The government’s new autism plan adds another $200 million over four years to speed up program delivery and provides $1,000 per week for therapy for children five years old and up while they’re on the wait list.

The transition to the new program will begin in June 2017 instead of 2018, the ministry said, adding that “the new program will provide all children, regardless of age, with more flexible services at a level of intensity that meets each child’s individual needs, significantly reduce wait times for service and increase the number of treatment spaces available to serve more children and accommodate the rising prevalence in autism diagnoses,” the province said.

Additional supports announced on June 28 include a choice of direct funding or immediate and continuous access to applied behaviour analysis (ABA) services and supports for children five and over who were on the intensive behavioural intervention (IBI) waitlist, to provide access to continuous service until children are able to enter the new program next year. The supports include strengthened autism supports in schools to help children transition to and continue in full-time school; increased access to diagnostic assessments to allow for earlier diagnosis and treatment; greater access to information and direct supports for families to help in transitioning to the new program.
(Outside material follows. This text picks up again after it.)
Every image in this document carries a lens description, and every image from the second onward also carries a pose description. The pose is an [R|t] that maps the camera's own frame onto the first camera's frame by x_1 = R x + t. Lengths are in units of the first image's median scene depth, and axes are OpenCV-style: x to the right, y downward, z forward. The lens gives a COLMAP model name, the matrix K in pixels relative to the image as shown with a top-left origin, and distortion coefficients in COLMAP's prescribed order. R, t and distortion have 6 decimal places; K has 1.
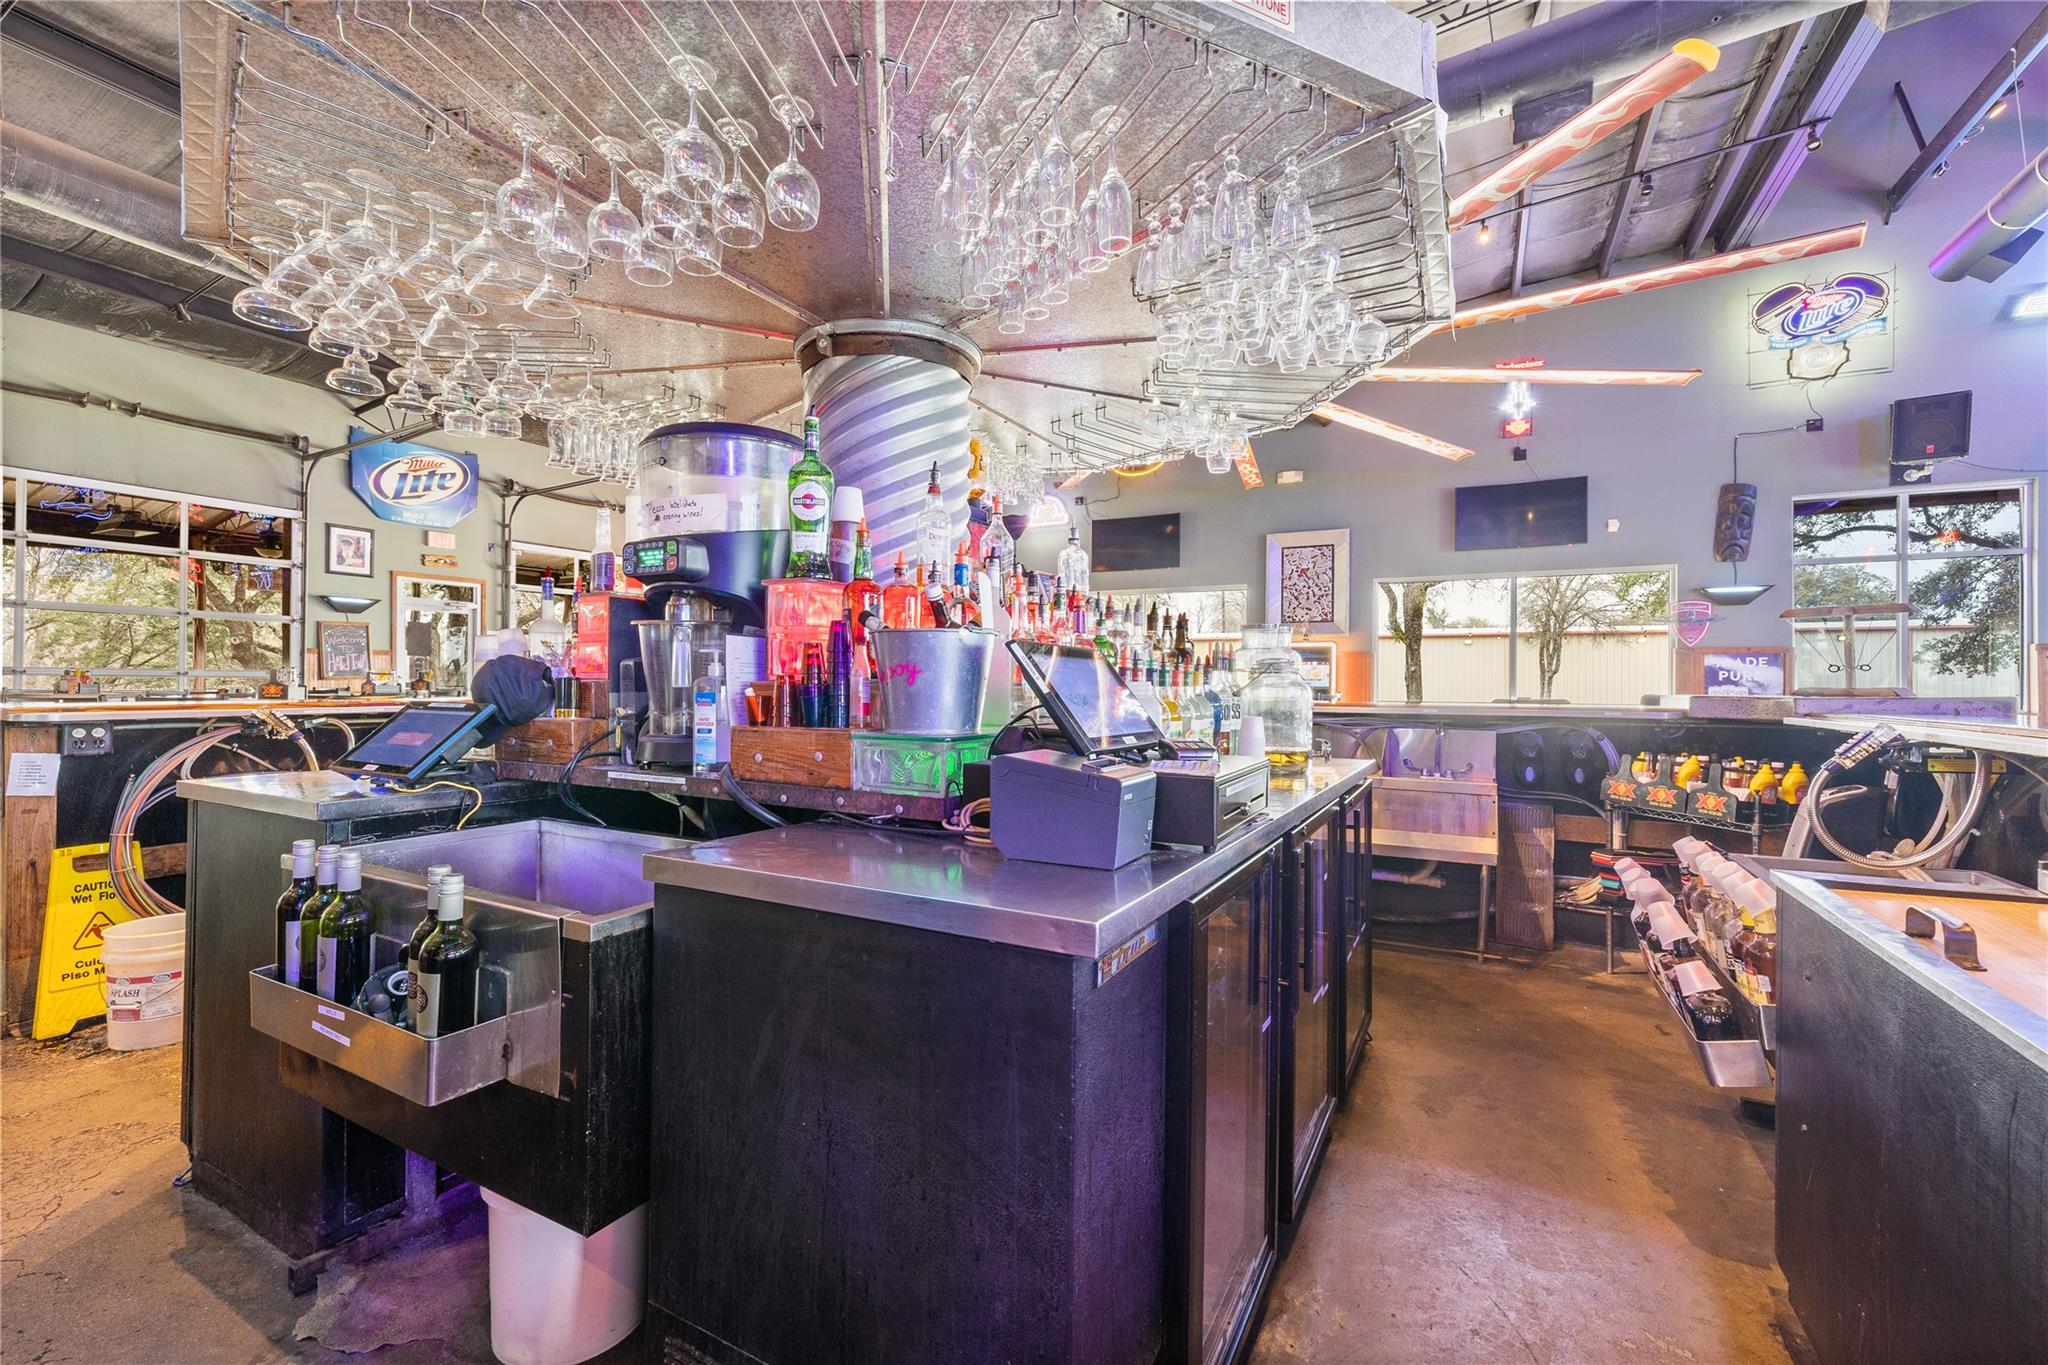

“It is a complete sea change for the autism program from what was announced in March and what was going on beforehand,” said Bruce McIntosh, president of the Ontario Autism Coalition. “They have stepped forward in a major way and it’s going to meet the needs of every kid touched by autism in Ontario. Whether they’ve been on the wait list, whether they’ve been in the [Intensive Behavioural Intervention] program, it’s going to take care of all of them.”

“What the parents are looking for more than anything is a clear statement that if their kid is over the age of five and has a severe diagnosis, that they’re not going to get thrown under the bus, that they will get intensive intervention,” said Anne Jovanovic, spokesperson for the Alliance Against the Ontario Autism Program. 

The Ontario Autism Coalition will be participating in a new 12-member implementation committee to guide the transition under the new policy.

“We are delighted that the government has recognized the urgency of the need to move forward with the accelerated implementation and the assurance that the 2,200 children removed from the waiting list are not left behind while also ensuring the needs of those in service continue to be met,” reads a statement from the coalition. “This program will be addressing the unique individualized clinical needs of each child with autism living in the province of Ontario.”

“The most important thing is early intervention,” said Ms. McLaughin, who credits IBI with changing her child’s future for the better. “We spent a relatively short time on the waiting list,” she said. “Others had to wait much, much longer to access the services they need.”

Ms. McLaughlin noted that the therapy helped her daughter develop language skills that allowed her to go to school. In an odd Catch-22 with the previous program, Molly improved so much by the time she was six, that she no longer qualified.

“It allows children to grow up knowing how to communicate, to be able to go to school, get a job, be able to take care of themselves,” she said. “I know governments are always looking at the short term, this budget, the next election, but over the long term being able to be employed, to be able to look after themselves, children with autism will not be a burden to society in the long term. Which makes more sense.”

At first blush, it seems the provincial government has decided that Ms. McLaughlin and her fellow parents are right.